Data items
-- Opening Marker --

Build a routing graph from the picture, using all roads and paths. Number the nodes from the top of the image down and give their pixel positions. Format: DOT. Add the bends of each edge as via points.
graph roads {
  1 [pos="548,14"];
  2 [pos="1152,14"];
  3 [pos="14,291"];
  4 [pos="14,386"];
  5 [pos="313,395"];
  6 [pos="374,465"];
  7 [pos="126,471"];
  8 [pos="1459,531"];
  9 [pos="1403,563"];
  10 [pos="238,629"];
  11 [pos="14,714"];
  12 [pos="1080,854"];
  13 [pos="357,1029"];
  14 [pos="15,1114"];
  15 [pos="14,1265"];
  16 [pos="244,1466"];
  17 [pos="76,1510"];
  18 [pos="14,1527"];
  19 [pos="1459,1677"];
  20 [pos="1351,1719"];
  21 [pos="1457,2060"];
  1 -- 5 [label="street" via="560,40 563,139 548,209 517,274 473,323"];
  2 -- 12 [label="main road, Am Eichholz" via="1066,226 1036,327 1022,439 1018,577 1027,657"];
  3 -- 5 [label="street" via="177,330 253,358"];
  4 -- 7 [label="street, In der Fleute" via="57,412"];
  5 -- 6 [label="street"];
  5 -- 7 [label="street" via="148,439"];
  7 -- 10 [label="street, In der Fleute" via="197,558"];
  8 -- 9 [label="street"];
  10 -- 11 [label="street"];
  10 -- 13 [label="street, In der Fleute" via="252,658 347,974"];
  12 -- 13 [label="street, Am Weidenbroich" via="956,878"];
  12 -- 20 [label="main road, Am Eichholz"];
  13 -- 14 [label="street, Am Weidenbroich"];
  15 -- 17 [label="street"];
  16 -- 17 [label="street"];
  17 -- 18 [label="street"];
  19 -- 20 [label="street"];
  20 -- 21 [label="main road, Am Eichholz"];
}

-- Closing Marker --

→ **TASK BRIEF**:
Could you retype each record exactly as it appears?

→ **ANSWER BOX**:
Build a routing graph from the picture, using all roads and paths. Number the nodes from the top of the image down and give their pixel positions. Format: DOT. Add the bends of each edge as via points.
graph roads {
  1 [pos="548,14"];
  2 [pos="1152,14"];
  3 [pos="14,291"];
  4 [pos="14,386"];
  5 [pos="313,395"];
  6 [pos="374,465"];
  7 [pos="126,471"];
  8 [pos="1459,531"];
  9 [pos="1403,563"];
  10 [pos="238,629"];
  11 [pos="14,714"];
  12 [pos="1080,854"];
  13 [pos="357,1029"];
  14 [pos="15,1114"];
  15 [pos="14,1265"];
  16 [pos="244,1466"];
  17 [pos="76,1510"];
  18 [pos="14,1527"];
  19 [pos="1459,1677"];
  20 [pos="1351,1719"];
  21 [pos="1457,2060"];
  1 -- 5 [label="street" via="560,40 563,139 548,209 517,274 473,323"];
  2 -- 12 [label="main road, Am Eichholz" via="1066,226 1036,327 1022,439 1018,577 1027,657"];
  3 -- 5 [label="street" via="177,330 253,358"];
  4 -- 7 [label="street, In der Fleute" via="57,412"];
  5 -- 6 [label="street"];
  5 -- 7 [label="street" via="148,439"];
  7 -- 10 [label="street, In der Fleute" via="197,558"];
  8 -- 9 [label="street"];
  10 -- 11 [label="street"];
  10 -- 13 [label="street, In der Fleute" via="252,658 347,974"];
  12 -- 13 [label="street, Am Weidenbroich" via="956,878"];
  12 -- 20 [label="main road, Am Eichholz"];
  13 -- 14 [label="street, Am Weidenbroich"];
  15 -- 17 [label="street"];
  16 -- 17 [label="street"];
  17 -- 18 [label="street"];
  19 -- 20 [label="street"];
  20 -- 21 [label="main road, Am Eichholz"];
}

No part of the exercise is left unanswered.